In prior years, longer-lasting sea ice gives a type of algae on the underside of the ice time to fully mature. Once fully developed, the algae die and sink to the sea floor where, under normal conditions, their numbers are sufficient to essentially fertilize the sea floor. That triggers the growth of the shrimp-like creatures that gray whales prefer.
“Now, less dying algae is making its way to the sea floor,” Stewart said. “Instead, it’s getting mixed into the water column, causing a huge shift in the amount of available biomass.”
Stewart and other researchers are quick to note that this is not the first time gray whales have experienced significant declines in numbers and overall health.

They were hunted nearly to extinction in the mid-1800s and again in the early 1900s for their blubber, which was used mainly as fuel to burn oil lamps.
In 2016, NOAA researchers estimated the gray whale population at 27,000, declining to below 15,000 in 2023 before rebounding to a rough estimate of 19,000 in 2024.
NOAA declared an official Pacific gray whale “unusual mortality event” in December 2018. It wasn’t lifted until November 2023, with peak whale strandings occurring over a two-year period starting in December 2018. During that span there were a total of 690 gray whale strandings, with 347 in the United States, 316 in Mexico and 27 in Canada.
An investigating team concluded that localized ecosystem changes, including both access to and quality of prey, caused widespread malnutrition that led directly to struggling whales washing up on West Coast beaches.
The number of whales counted so far this season illustrate just how far the population appears to have dropped compared to just one year ago, according to Schulman-Janiger’s census work in California.
In 2024, for instance, volunteers counted 224 gray whales traveling south and then 544 traveling north with 21 calves. During the southbound count this season, only 124 whales were tallied. The northbound count, with six weeks left, has plummeted to 419 whales, with only three calves observed.
“This year’s count makes last year’s look like a lot,” she said. “And last year was terrible.”

Survival strategies
Stewart and others acknowledge the obvious effects that a reduced food supply has on gray whales. But they also point out that grays, as opposed to krill-reliant blue whales, have an ability to change their foraging techniques. They can also feed on as many as 90 other species, including surface-dwelling krill, eel grass in the mid-waters and bottom-skittering crab larvae.
“Gray whales have lived through huge periods of climate change in the past, from ice ages to more recent warming events,” Stewart said. “They are very adaptable. I don’t think they’ll go extinct, but their numbers have certainly dropped significantly in the past and they might again as the current number of gray whales will have to compete for diminishing food resources.”
Knowing that thousands of gray whales are once again headed north past Oregon, researchers will be watching closely to see how many strandings will be reported in coming months.

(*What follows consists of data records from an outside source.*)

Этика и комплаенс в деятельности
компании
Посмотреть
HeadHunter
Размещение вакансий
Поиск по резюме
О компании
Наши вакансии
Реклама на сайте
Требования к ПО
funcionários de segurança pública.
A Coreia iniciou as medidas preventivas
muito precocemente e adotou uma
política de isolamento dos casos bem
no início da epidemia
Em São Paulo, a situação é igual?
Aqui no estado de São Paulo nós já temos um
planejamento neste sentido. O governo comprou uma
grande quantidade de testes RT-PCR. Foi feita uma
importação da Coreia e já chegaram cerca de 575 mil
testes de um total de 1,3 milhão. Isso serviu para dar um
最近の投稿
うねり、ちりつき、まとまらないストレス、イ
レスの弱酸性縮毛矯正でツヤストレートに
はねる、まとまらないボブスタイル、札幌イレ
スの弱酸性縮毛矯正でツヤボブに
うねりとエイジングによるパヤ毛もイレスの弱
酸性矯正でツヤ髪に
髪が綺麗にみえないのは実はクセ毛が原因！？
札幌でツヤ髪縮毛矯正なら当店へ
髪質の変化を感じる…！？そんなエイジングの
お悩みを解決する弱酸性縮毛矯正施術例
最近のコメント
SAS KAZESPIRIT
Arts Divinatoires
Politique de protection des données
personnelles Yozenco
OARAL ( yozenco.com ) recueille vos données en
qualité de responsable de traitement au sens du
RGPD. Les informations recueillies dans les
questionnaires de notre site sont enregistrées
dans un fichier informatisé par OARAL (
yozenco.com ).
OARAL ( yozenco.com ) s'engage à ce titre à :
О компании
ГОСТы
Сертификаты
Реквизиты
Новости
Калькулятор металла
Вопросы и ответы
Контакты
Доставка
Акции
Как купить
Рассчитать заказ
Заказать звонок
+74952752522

“There have already been strandings reported in Baja and elsewhere in California,” said Jim Rice, who coordinates the Newport-based Oregon Marine Mammal Stranding Network. “We know there are likely to be strandings here, as well, but hopefully not in record numbers.”
In an average year between three and six gray whales end up stranded on Oregon’s beaches, he said.
“A dozen or more would be quite a large number,” Rice added. “Really, anything over 10 would be exceptional.”
Off the California coast, where Schulman-Janiger and her team are charting the migration, grays are just making their way past them heading north. During one recent session, Schulman-Janiger initially thought she was viewing a mother and calf. Upon closer inspection it turned out that the “calf” was a rib so unprotected by blubber that it was bulging far away from the whale’s body.
“We have six more weeks to finish the northbound count and I hope to see a lot of whales,” she said. “I hope to see a lot of calves, but that doesn’t seem likely. There haven’t been many strandings here yet, but I don’t see how the whales I saw today are ever going to survive to Alaska.”